The ongoing Brexit process had limited impact on Gilts which closed flat w-o-w. Elsewhere in the Eurozone, Italian bonds rallied sharply following an agreement between parties to form a new coalition government. Yields on the 10y Italian government bonds dropped below 1% to 0.99% (-32 bps w-o-w).
Regional bonds continue to benefit from drop in benchmark yields. The YTW on Bloomberg Barclays GCC Credit and High Yield index dropped -8 bps w-o-w to 3.07% and credit spreads tightened 5 bps w-o-w to 158 bps.
According to reports, Abu Dhabi plans to issue USD-denominated bonds this year. The issue size may be at least USD 1bn and proceeds will likely be used for general budgetary purposes.
Last week the dollar gained against a basket of currencies, the Dollar Index (DXY) rising by 1.20% to close at 98.807, the highest weekly close since May 2017. In the medium term, the index looks likely to retest the 2019 highs of 99.023, the risk of which remains likely while the index continues to realizen weekly closes above the 76.4% one-year Fibonacci retracement (97.794).
On the other side of the Atlantic, a 1.44% decline resulted in EURUSD closing below the 1.10 level, for the first time since May 2017. Closing the week at 1.0982, EURUSD has closed below the 23.6% five-year Fibonacci retracement (1.1006). While the price remains below this level, a larger decline towards 1.08 remains a distinct risk.
Regional equities started the week on a mixed note with weakness bias. The ADX index and the Tadawul lost -0.9% and -1.3% respectively. Weakness in banking stocks dragged the Tadawul lower with Al Rajhi Bank and National Commercial Bank losing -2.6% and -3.5% respectively.
Elsewhere, Egyptian equities continued their positive run. The EGX 30 index added +0.7% to take their year to date gains to +14.5%.
Oil markets could not escape the maelstrom that captured nearly all risk assets in August, with both Brent and WTI futures recording sizeable declines. Brent futures fell 7.3% for the month while WTI ended the month down almost 6%. A combination of new tariffs being imposed by China and the US, weakening data from major economies and uncertainty over the next steps from central banks all worked to weigh on the outlook for crude oil, particularly for demand in the coming months. Despite these major macro headwinds, oil prices managed a weekly gain as large inventory draws in the US helped to support prices.
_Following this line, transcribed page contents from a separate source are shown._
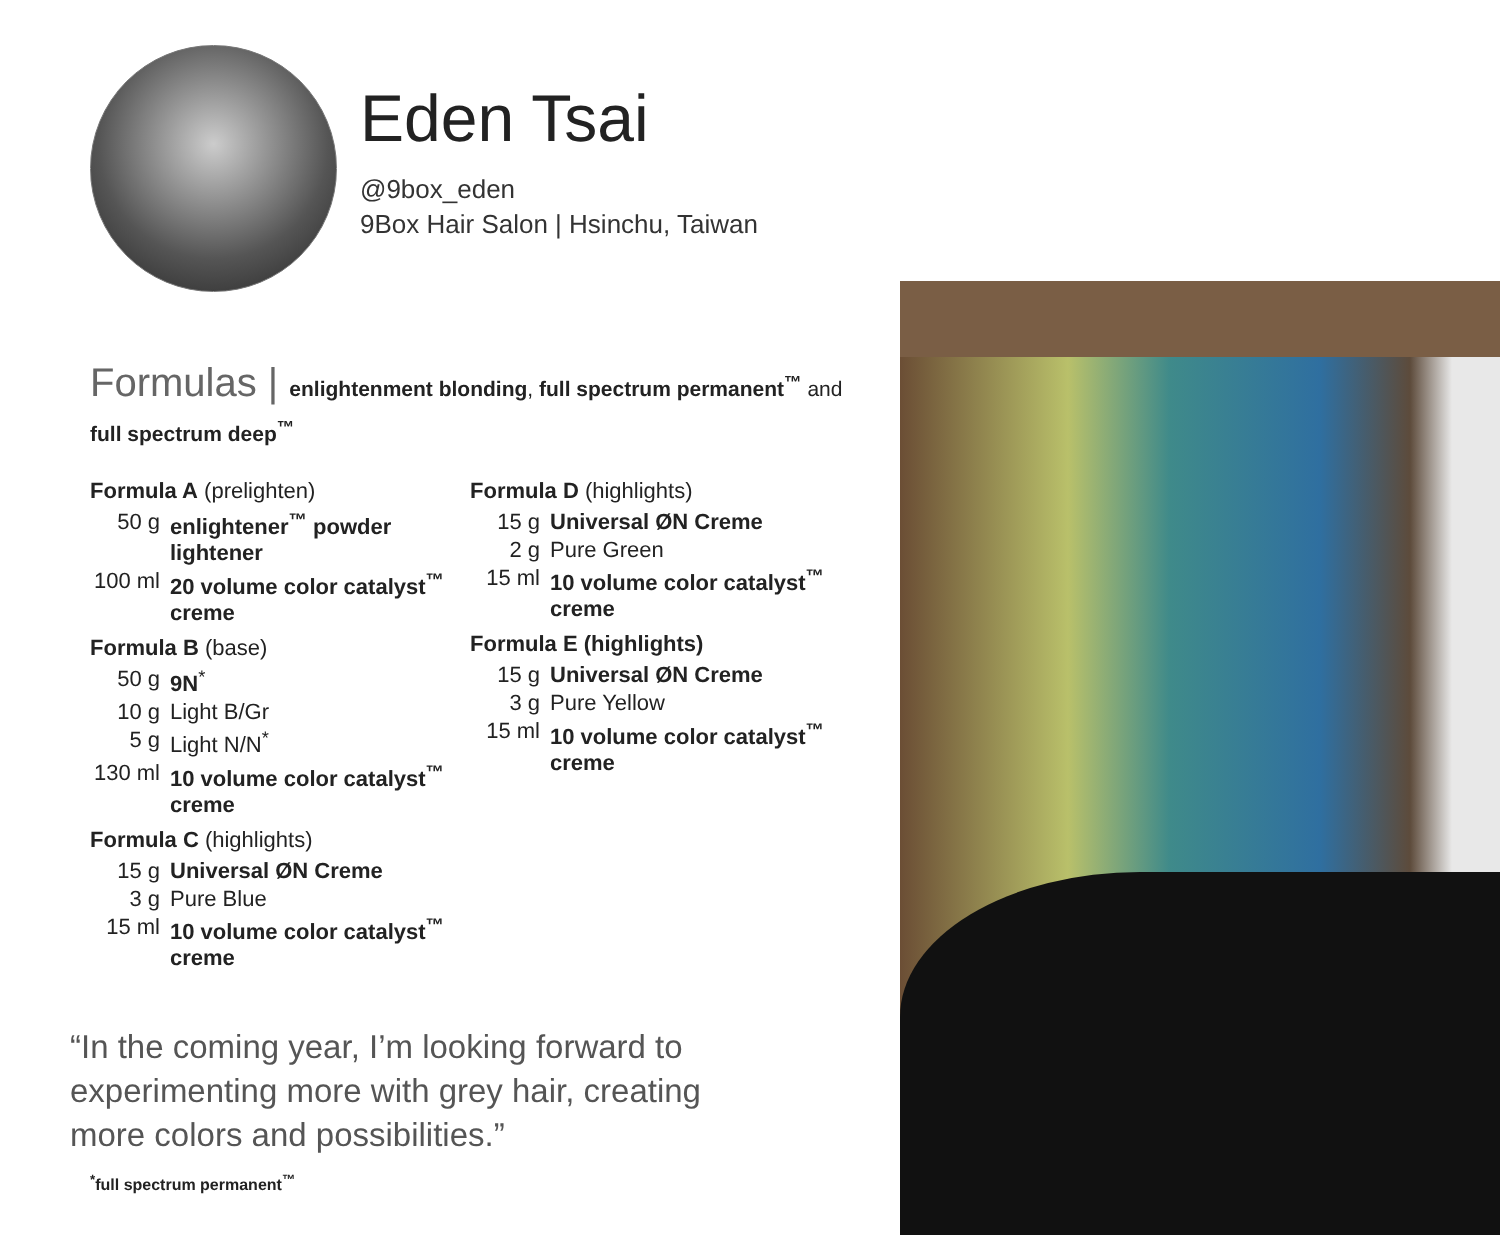Eden Tsai
@9box_eden
9Box Hair Salon | Hsinchu, Taiwan
Formulas | enlightenment blonding, full spectrum permanent<sup>™</sup> and full spectrum deep<sup>™</sup>
Formula A (prelighten)
| 50 g | enlightener<sup>™</sup> powder lightener |
| 100 ml | 20 volume color catalyst<sup>™</sup> creme |
Formula B (base)
| 50 g | 9N<sup>*</sup> |
| 10 g | Light B/Gr |
| 5 g | Light N/N<sup>*</sup> |
| 130 ml | 10 volume color catalyst<sup>™</sup> creme |
Formula C (highlights)
| 15 g | Universal ØN Creme |
| 3 g | Pure Blue |
| 15 ml | 10 volume color catalyst<sup>™</sup> creme |
Formula D (highlights)
| 15 g | Universal ØN Creme |
| 2 g | Pure Green |
| 15 ml | 10 volume color catalyst<sup>™</sup> creme |
Formula E (highlights)
| 15 g | Universal ØN Creme |
| 3 g | Pure Yellow |
| 15 ml | 10 volume color catalyst<sup>™</sup> creme |
“In the coming year, I’m looking forward to experimenting more with grey hair, creating more colors and possibilities.”
<sup>*</sup> full spectrum permanent<sup>™</sup>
OPEC production rose in August, thanks to higher output from Iraq and Nigeria and negligible declines elsewhere. Saudi Arabia’s production levelled off at 9.63m b/d, down only slightly month/month while output in the UAE was unchanged at 3.07m b/d, according to Reuters data. Compliance with the December 2018 production cut agreement remains high: collective compliance is at 135%, down from 162% a month previously. Saudi Arabia continues to enormously over-deliver, hitting 311% compliance with its targets, while the UAE is producing roughly exactly on target. Iran’s oil production was estimated at 2.1m b/d, down 1.45m b/d y/y as sanctions take their toll.